近年、電磁界が人体や電子機器に与える影響に関する社会的な関心が高くなっており、国際機関等でもガイドラインや規格が示されています。鉄道用変電所においては、電気車の力行・回生に応じて負荷が時間的に大きく変動し、また電線路の配置が複雑であるため、新たな検討が必要になっていました。
そこで、鉄道用変電所における発生電磁界を理論計算により評価しました。その結果、主たる発生源は電線路であり、電線路の発生電磁界の計算手法を構築することで変電所周辺の発生電磁界を計算できることがわかりました。この計算結果を実測値と比較し、磁界については両者の誤差は10%程度であること、電界についてはオーダーが一致することを確認しました。
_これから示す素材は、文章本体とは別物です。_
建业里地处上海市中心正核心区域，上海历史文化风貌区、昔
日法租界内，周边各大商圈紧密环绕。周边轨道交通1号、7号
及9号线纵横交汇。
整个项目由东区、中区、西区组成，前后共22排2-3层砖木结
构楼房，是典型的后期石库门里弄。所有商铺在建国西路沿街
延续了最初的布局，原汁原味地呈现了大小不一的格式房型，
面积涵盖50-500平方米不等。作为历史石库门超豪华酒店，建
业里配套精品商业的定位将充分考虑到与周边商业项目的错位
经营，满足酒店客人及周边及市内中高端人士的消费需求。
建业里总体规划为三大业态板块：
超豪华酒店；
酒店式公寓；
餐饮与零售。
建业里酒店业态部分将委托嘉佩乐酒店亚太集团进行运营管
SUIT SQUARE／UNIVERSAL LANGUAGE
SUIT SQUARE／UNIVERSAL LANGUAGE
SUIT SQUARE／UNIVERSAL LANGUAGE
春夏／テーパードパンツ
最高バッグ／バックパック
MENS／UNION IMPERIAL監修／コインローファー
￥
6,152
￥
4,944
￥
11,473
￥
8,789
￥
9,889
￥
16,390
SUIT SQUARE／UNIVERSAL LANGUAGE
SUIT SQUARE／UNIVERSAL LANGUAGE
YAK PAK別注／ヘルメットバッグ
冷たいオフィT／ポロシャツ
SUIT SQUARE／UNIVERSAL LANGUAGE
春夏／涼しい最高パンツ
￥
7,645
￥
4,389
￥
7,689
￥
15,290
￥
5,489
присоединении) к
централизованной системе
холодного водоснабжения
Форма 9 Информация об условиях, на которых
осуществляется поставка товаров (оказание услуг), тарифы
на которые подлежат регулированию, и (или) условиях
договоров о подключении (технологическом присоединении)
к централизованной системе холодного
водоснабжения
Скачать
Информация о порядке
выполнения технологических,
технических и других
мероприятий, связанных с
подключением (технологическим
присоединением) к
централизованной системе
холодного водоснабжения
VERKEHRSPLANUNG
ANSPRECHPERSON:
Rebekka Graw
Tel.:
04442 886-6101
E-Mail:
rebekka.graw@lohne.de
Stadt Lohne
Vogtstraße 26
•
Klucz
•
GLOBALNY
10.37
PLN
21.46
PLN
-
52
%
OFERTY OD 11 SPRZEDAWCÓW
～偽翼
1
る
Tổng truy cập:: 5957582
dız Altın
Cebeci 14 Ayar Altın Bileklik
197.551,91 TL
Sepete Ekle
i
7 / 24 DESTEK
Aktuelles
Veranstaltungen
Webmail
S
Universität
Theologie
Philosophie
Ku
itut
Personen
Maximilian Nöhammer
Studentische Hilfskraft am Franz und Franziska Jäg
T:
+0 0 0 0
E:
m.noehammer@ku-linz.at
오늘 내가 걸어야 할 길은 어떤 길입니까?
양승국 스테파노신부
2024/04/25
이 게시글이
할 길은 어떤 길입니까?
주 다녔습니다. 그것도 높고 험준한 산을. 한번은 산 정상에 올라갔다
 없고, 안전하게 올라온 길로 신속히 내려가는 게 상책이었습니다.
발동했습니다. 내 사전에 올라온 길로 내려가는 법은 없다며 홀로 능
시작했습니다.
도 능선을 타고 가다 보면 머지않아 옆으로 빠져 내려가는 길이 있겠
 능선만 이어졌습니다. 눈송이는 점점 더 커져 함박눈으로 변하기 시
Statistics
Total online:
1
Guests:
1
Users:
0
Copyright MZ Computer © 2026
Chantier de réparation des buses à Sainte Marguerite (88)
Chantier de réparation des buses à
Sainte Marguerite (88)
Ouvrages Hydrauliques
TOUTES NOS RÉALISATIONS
本計算手法により、電磁界低減に有効な対策案を検討しました。図1は、直流鉄道用変電所における整流器出力部からの電線路配置を変更した場合の直流発生磁界を縦横0.5m単位の区画で計算したものです。正の直流母線の間に負の直流母線を配置することで、一般的な電線路配置に比べ発生磁界を約1/3に低減できることが推定されます。
本計算手法を用いれば、変電所の設計段階において発生電磁界の推定ができ、発生電磁界の低減対策を定量的に評価することが可能となります。また、国際ガイドラインや規格の制限値などの発生量目標から、逆に変電所の電線路の配置を決めることも可能になります。